(Dataset items)
################
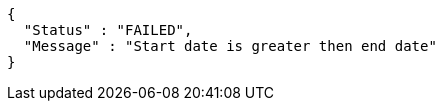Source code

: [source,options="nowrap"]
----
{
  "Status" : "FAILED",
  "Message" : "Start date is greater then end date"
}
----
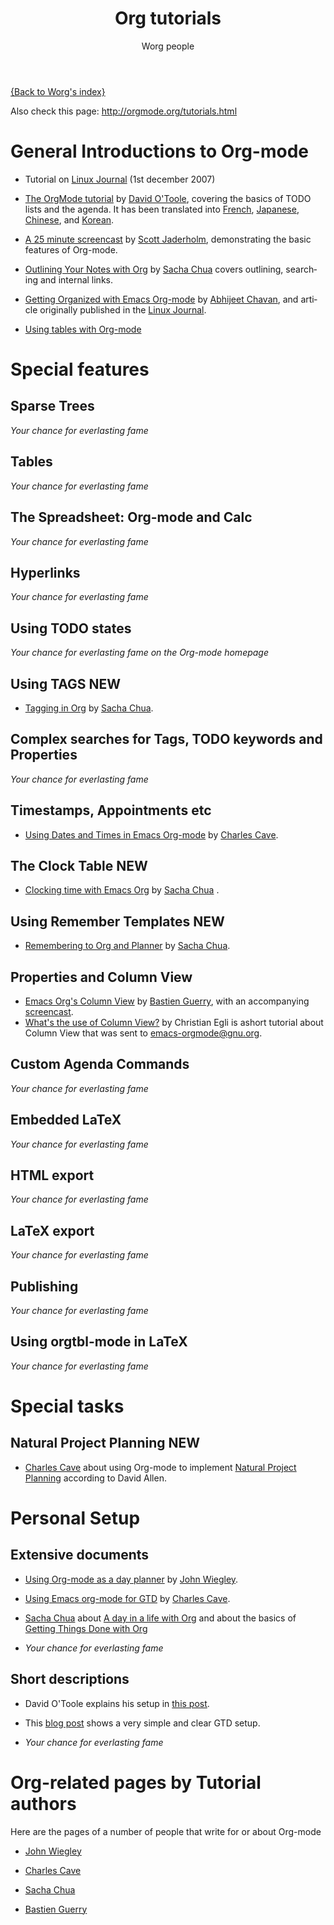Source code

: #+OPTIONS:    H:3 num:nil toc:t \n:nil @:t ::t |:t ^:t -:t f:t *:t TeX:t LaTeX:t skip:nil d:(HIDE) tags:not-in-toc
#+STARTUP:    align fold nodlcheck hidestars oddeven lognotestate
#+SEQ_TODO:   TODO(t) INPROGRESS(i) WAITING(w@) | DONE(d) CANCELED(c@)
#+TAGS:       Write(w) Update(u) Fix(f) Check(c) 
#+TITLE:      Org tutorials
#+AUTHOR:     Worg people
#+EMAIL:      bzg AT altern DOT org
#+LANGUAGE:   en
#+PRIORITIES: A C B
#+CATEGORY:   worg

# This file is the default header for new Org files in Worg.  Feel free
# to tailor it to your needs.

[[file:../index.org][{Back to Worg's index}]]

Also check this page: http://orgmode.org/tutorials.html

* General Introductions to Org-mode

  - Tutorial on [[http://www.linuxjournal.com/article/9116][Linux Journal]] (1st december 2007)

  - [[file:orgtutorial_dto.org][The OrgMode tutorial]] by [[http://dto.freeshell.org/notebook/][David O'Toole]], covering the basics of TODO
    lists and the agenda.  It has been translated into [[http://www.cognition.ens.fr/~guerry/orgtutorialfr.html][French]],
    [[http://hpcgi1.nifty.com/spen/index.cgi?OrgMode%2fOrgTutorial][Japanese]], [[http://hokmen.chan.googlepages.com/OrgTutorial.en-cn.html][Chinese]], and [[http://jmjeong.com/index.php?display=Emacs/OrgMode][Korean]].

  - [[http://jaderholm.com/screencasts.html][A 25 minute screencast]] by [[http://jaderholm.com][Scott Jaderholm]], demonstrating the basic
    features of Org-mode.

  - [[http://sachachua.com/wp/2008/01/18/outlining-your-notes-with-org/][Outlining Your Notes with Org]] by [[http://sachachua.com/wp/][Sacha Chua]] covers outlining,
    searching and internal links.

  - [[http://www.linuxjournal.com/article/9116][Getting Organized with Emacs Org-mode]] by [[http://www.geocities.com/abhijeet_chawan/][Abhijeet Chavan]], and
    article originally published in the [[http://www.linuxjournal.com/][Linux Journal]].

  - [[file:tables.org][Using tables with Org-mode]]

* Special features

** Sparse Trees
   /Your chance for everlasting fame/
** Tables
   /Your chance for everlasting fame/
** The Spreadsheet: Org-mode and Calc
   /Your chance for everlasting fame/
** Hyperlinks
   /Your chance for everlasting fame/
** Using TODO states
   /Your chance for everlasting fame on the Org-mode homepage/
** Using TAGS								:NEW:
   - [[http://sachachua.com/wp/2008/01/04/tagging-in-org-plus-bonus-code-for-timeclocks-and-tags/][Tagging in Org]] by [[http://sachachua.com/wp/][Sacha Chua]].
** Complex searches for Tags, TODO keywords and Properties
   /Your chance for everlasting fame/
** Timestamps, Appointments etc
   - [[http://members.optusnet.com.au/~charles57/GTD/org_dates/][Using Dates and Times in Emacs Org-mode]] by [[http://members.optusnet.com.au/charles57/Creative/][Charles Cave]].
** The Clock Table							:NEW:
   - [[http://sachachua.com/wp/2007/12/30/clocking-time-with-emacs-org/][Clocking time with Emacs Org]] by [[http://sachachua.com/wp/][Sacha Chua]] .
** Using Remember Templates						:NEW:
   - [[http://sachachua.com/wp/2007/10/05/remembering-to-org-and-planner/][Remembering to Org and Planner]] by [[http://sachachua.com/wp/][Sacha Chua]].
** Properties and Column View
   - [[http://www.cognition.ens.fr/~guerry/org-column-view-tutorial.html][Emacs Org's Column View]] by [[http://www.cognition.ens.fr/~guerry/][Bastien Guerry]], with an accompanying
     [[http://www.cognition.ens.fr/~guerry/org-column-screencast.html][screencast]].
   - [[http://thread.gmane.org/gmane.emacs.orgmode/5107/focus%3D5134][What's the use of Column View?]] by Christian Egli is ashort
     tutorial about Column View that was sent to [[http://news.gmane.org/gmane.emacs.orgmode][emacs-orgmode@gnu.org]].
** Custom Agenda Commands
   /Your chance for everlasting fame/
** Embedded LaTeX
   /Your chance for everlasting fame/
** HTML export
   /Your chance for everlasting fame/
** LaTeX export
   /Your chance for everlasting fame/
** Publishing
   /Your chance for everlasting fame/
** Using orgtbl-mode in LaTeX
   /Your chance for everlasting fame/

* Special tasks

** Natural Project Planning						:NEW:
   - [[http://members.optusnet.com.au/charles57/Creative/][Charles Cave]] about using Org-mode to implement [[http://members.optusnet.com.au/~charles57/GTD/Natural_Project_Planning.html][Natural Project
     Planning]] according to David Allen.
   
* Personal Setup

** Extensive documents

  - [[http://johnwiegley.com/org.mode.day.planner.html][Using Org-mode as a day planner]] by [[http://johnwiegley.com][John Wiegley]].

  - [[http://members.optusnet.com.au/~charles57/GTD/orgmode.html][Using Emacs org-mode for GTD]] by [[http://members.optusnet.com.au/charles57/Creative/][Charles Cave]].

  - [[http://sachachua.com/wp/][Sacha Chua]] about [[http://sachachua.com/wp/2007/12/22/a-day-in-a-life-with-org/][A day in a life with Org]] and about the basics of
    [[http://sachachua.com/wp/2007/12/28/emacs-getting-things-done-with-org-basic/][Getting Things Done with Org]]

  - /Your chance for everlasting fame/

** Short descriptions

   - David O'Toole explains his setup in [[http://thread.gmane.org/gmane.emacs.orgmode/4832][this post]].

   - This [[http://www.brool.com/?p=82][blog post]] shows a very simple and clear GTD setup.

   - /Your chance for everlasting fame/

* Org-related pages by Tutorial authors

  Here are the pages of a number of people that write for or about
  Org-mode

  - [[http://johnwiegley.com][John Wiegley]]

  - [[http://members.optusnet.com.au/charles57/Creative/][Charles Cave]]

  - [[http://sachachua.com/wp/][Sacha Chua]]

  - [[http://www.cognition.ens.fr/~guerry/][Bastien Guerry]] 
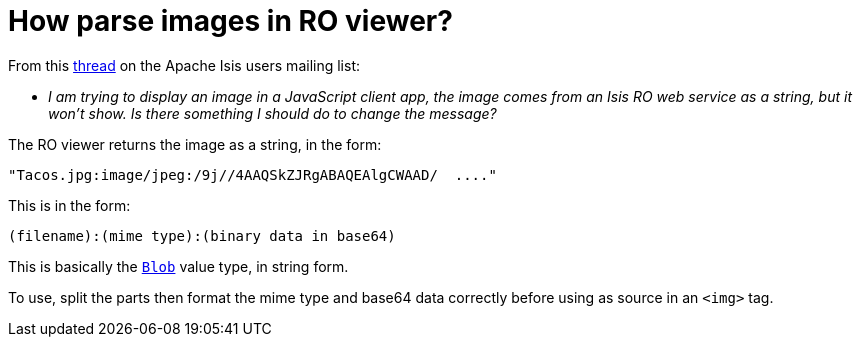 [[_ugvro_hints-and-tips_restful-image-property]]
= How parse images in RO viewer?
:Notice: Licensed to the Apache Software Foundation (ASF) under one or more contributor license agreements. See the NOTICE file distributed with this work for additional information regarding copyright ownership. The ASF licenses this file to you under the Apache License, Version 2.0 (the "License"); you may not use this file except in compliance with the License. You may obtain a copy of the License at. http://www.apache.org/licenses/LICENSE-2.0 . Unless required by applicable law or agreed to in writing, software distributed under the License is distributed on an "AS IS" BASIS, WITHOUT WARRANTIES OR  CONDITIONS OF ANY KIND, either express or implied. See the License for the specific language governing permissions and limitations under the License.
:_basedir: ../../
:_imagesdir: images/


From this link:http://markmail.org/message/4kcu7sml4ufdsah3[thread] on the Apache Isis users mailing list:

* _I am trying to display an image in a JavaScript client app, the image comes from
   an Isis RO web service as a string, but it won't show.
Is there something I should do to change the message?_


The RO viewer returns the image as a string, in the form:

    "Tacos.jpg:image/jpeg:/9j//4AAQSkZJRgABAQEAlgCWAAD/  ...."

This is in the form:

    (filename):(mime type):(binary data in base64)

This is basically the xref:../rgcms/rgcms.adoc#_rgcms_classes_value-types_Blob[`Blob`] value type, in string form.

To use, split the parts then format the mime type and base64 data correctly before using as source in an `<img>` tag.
################
* **Problem requirements**
Only lines holding the word "linuxjournal" are wanted, so copy each of them from the records above.

* **Task response**
  - Tutorial on [[http://www.linuxjournal.com/article/9116][Linux Journal]] (1st december 2007)
  - [[http://www.linuxjournal.com/article/9116][Getting Organized with Emacs Org-mode]] by [[http://www.geocities.com/abhijeet_chawan/][Abhijeet Chavan]], and
    article originally published in the [[http://www.linuxjournal.com/][Linux Journal]].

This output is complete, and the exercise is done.